## BEGIN SELECTED EXTRACT

EC2 Reserved Instance: What It Is and When to Use It

Definition

An Amazon EC2 Reserved Instance (RI) is a billing discount that provides significant savings—up to 72%—compared to On-Demand Instance pricing. In exchange for this discount, you commit to a specific configuration of an Amazon Elastic Compute Cloud (EC2) instance for a one or three-year term. RIs solve the problem of high cloud costs for workloads with predictable, steady-state usage by allowing you to lock in a lower price for your baseline compute capacity.

How It Works

When you purchase a Reserved Instance, you are not buying a specific, physical server. Instead, you are purchasing a reservation that acts as a voucher or a billing discount. AWS's billing system automatically applies this discount to any running On-Demand instance in your account that matches the attributes of your active RI. These attributes include:

  • Instance Type: e.g., m5.large, c7g.xlarge
  • Region: The AWS Region where the instance is running.

## END SELECTED EXTRACT
## BEGIN INFORMATION GIVEN

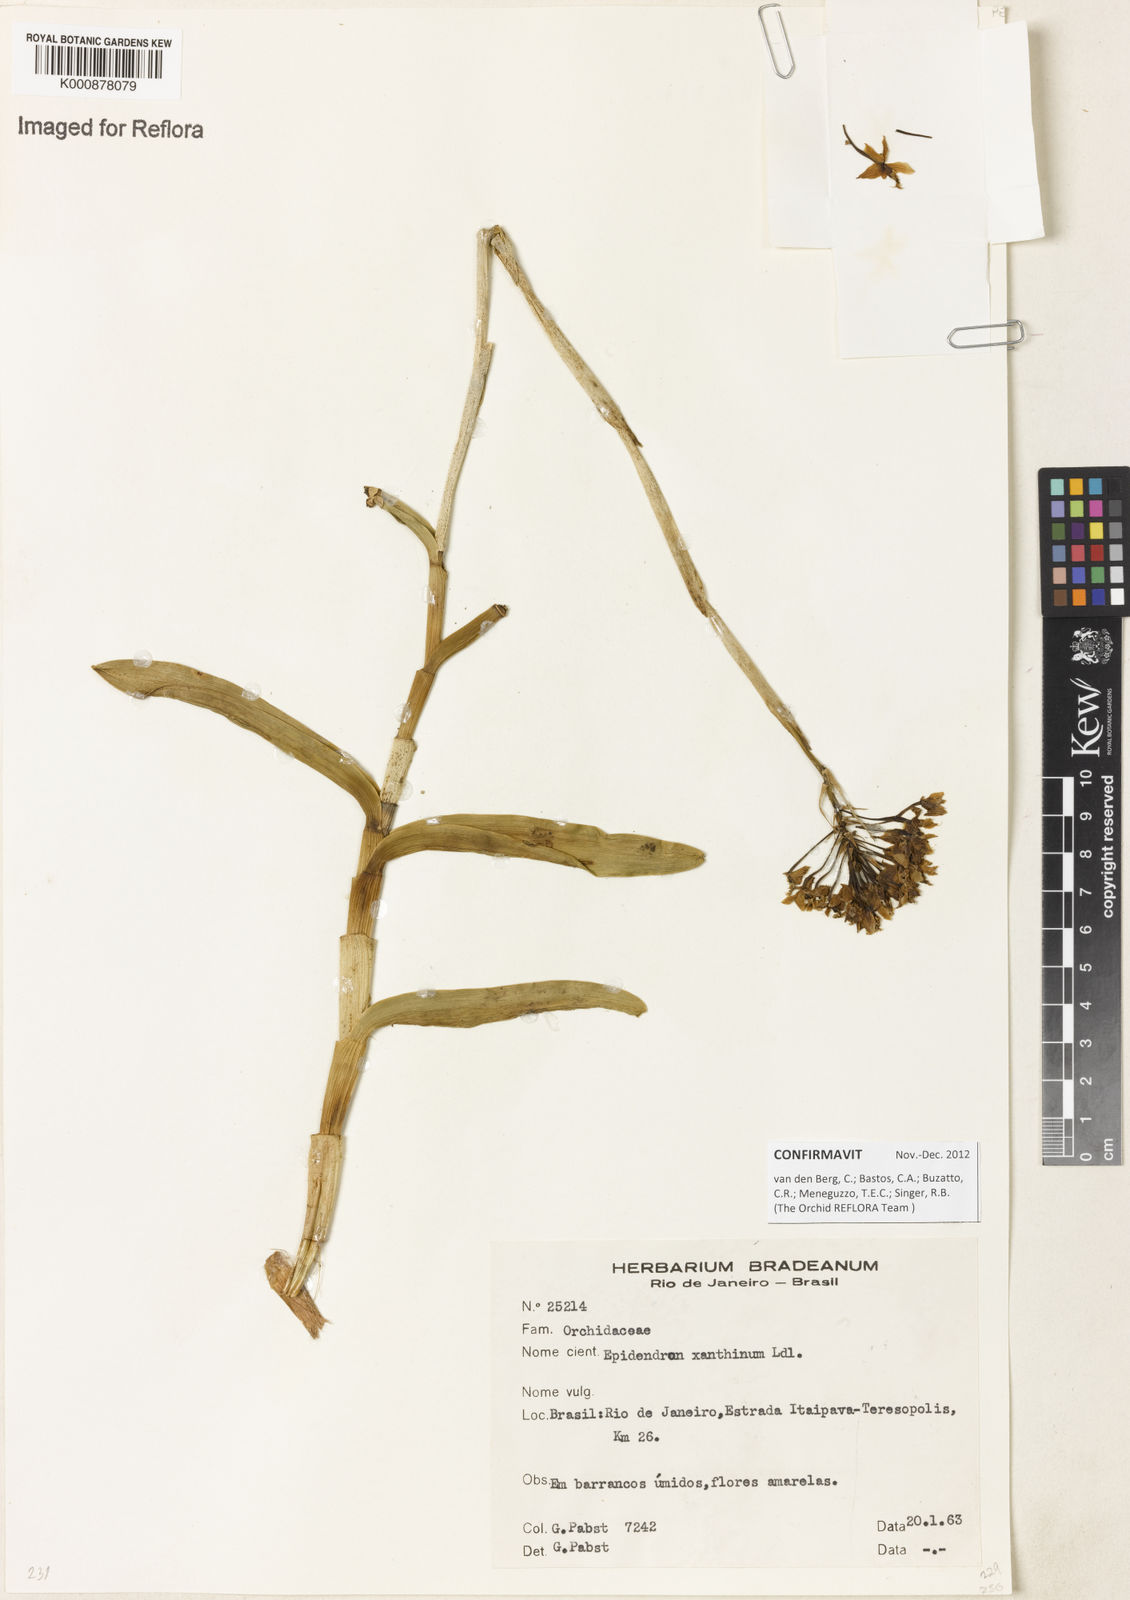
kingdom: Plantae
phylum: Tracheophyta
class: Liliopsida
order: Asparagales
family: Orchidaceae
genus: Epidendrum
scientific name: Epidendrum xanthinum
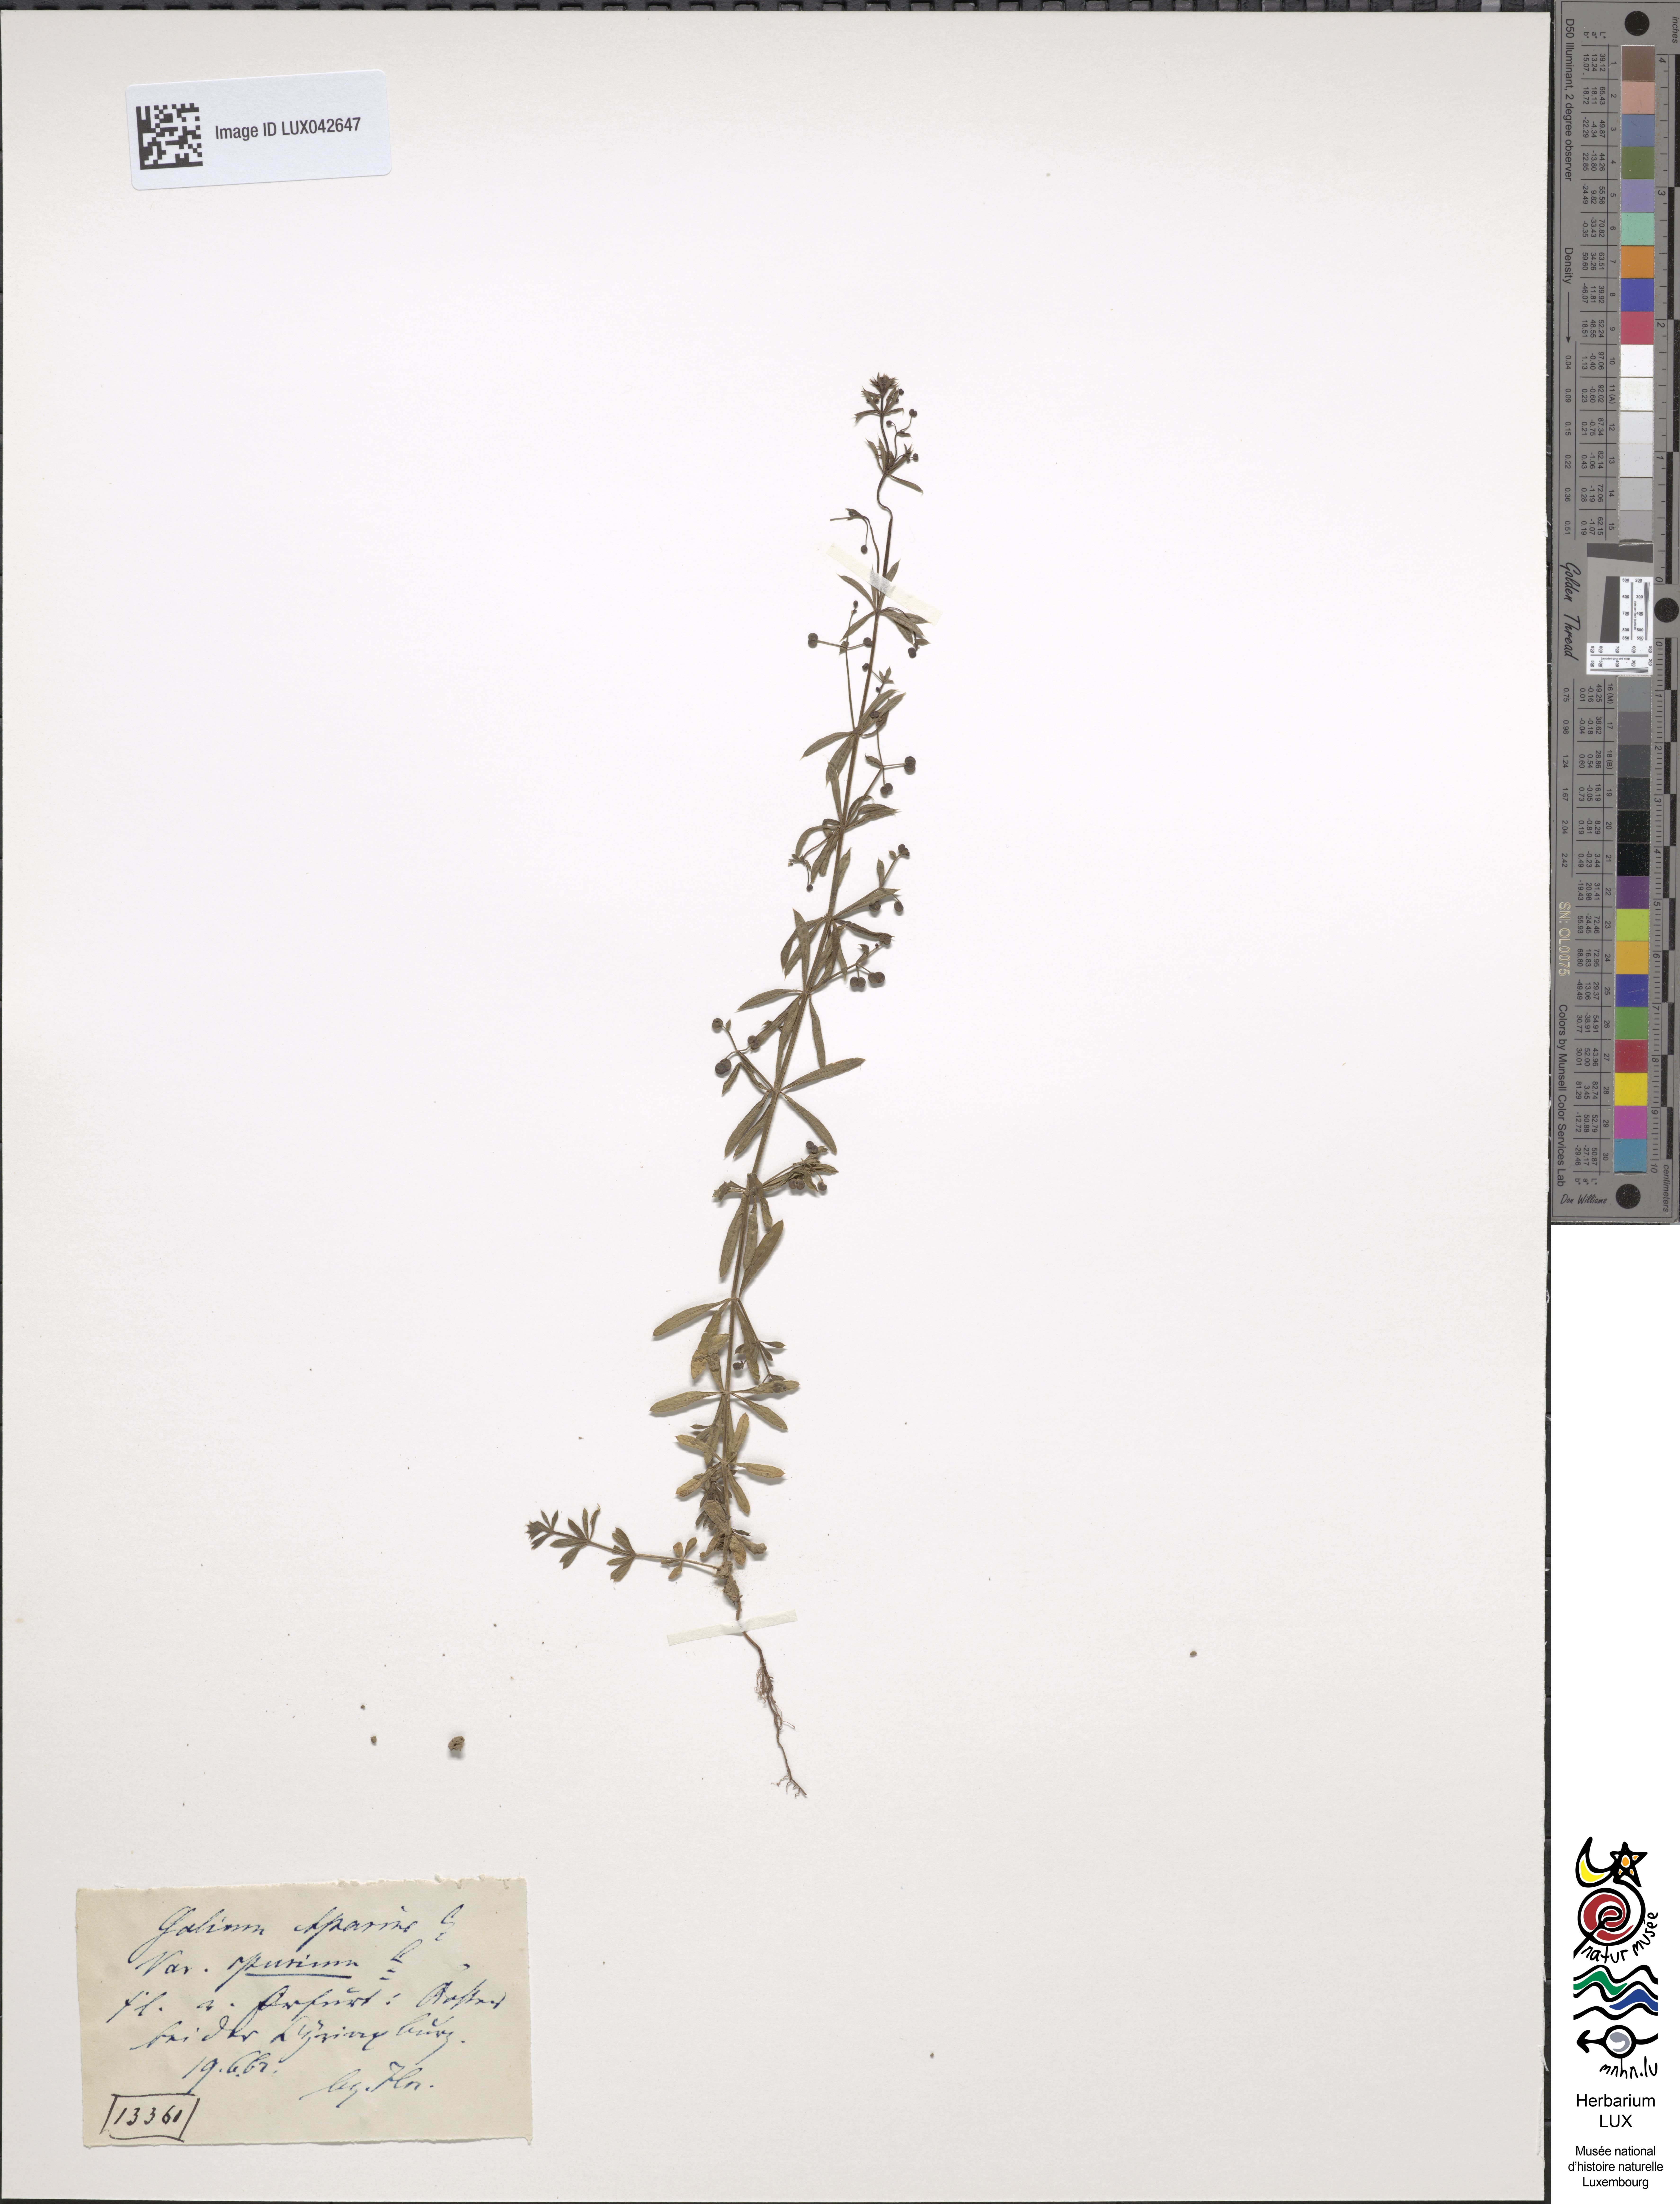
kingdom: Plantae
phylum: Tracheophyta
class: Magnoliopsida
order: Gentianales
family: Rubiaceae
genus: Galium
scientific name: Galium spurium
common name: False cleavers
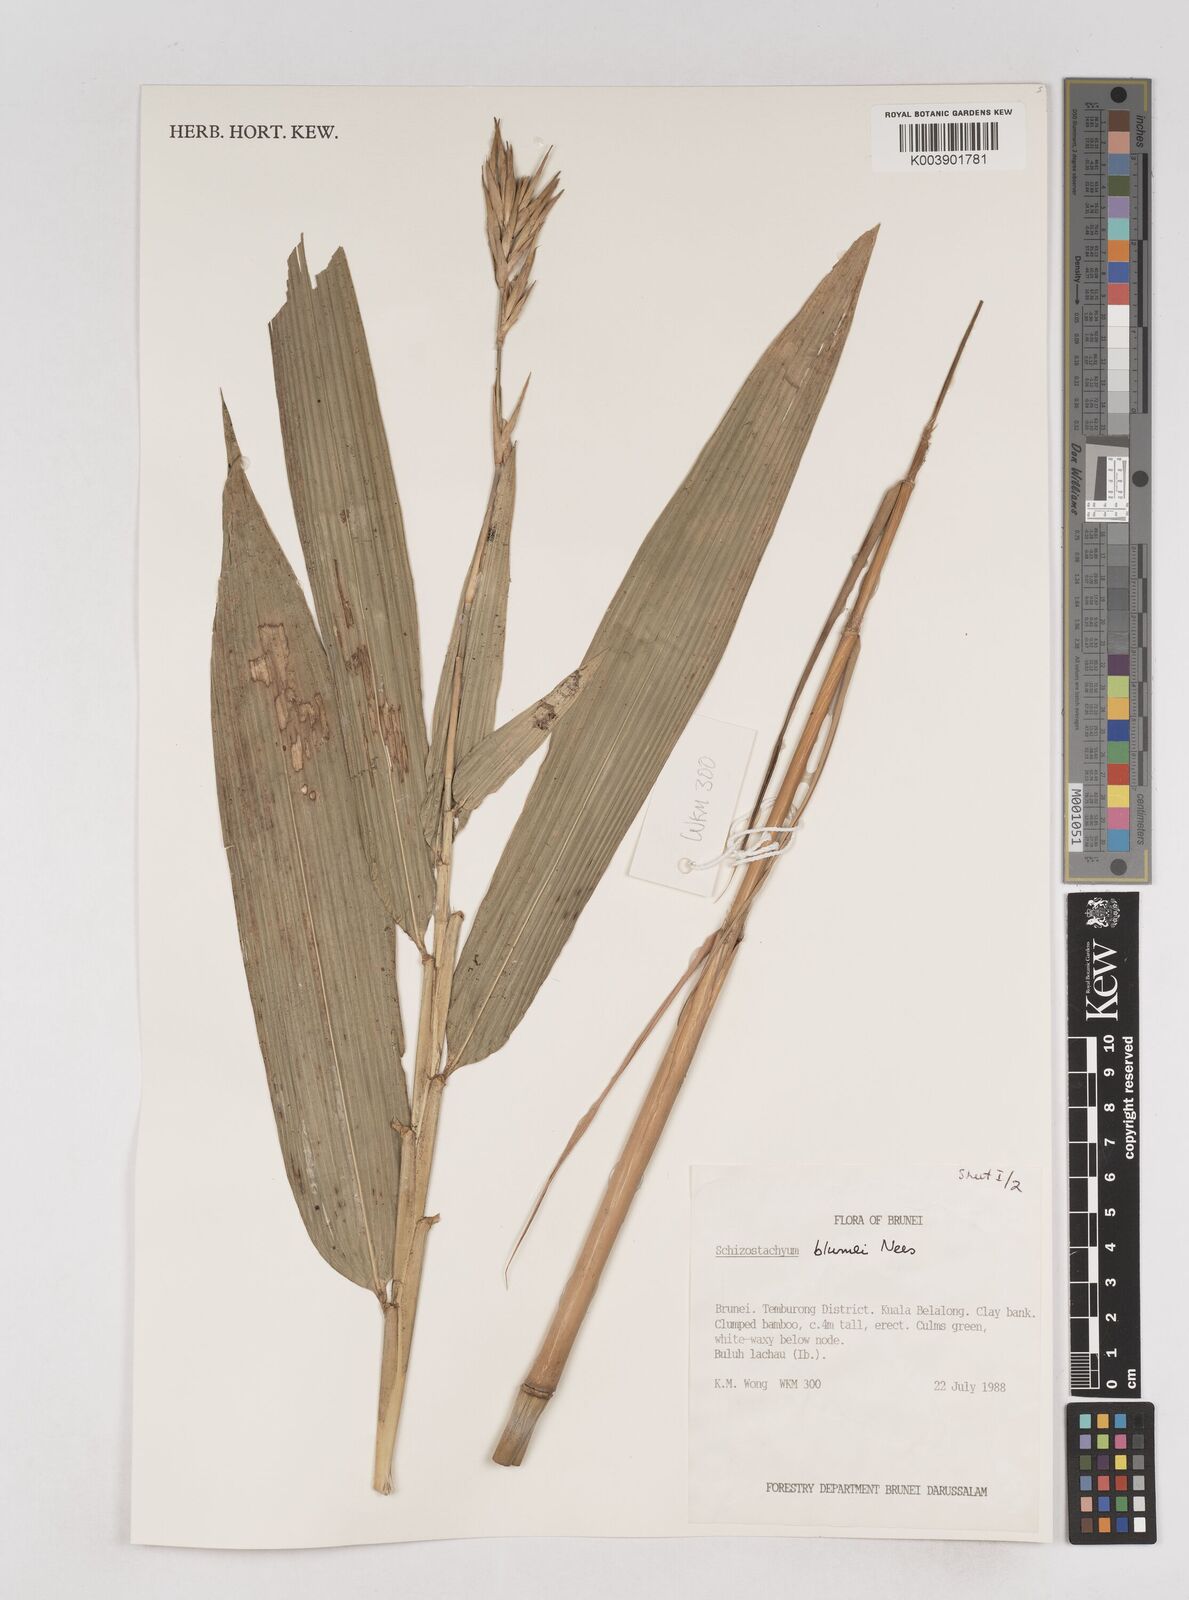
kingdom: Plantae
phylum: Tracheophyta
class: Liliopsida
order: Poales
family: Poaceae
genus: Schizostachyum
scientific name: Schizostachyum blumei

## END INFORMATION GIVEN

[EXERCISE TASKS]
(a) According to the EC2 Reserved Instance text, how much can a Reserved Instance save compared to On-Demand pricing?
(b) Carry on writing the EC2 Reserved Instance text from its last line.

[RESPONSES]
(a) Up to 72%.

(b)
  • Platform/Operating System (OS): e.g., Linux, Windows Server, SUSE Linux.
  • Tenancy: Whether the instance runs on shared hardware (Default) or single-tenant hardware (Dedicated).

If you have a running instance that matches your reservation, you pay the discounted RI rate. If no matching instance is running, you still pay for the reservation for that hour, meaning the benefit is lost for that period. The key is to match your RI purchases to your consistent, long-term instance usage to maximize savings.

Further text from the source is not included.